## What is required
Below are records; how many of their lines hold the string "size"? Reply with nothing but the number.

## Dataset excerpts
..............................
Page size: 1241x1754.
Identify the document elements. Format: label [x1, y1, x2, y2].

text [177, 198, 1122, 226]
..............................
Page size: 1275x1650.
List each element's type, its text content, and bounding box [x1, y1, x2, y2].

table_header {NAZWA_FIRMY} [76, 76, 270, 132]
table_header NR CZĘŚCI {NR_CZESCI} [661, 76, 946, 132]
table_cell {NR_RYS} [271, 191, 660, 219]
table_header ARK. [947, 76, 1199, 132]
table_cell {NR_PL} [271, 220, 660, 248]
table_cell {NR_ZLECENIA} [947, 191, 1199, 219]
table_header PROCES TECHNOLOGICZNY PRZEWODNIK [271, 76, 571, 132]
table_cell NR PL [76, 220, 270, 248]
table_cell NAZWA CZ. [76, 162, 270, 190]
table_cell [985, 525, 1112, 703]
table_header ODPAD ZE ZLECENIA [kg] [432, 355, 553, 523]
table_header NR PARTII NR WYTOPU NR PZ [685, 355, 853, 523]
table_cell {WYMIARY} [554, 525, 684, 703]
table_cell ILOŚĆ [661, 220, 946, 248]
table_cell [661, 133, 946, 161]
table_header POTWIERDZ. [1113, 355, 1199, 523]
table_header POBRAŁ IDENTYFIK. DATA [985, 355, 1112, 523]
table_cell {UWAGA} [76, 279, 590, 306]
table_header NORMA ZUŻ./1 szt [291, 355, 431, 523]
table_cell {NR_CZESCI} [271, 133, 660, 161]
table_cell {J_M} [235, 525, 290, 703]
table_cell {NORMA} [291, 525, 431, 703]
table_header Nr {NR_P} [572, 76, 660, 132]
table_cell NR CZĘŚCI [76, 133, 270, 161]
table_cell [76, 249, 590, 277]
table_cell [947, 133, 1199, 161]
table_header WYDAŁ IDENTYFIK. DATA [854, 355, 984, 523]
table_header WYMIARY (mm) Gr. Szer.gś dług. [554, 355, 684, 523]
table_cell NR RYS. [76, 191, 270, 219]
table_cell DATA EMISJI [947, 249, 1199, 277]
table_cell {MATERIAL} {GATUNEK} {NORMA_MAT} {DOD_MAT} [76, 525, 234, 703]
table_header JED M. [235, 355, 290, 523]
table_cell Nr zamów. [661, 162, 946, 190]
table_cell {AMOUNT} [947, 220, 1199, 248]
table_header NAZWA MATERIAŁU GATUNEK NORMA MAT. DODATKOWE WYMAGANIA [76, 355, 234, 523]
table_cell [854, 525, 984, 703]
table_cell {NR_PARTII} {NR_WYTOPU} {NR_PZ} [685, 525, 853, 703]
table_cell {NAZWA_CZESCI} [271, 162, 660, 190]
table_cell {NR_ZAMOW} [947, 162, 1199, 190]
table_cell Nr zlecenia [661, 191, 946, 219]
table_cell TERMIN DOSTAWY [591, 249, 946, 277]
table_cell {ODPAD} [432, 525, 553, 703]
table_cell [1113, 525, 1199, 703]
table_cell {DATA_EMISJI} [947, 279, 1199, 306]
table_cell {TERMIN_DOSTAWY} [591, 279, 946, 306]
..............................
## Expected output
2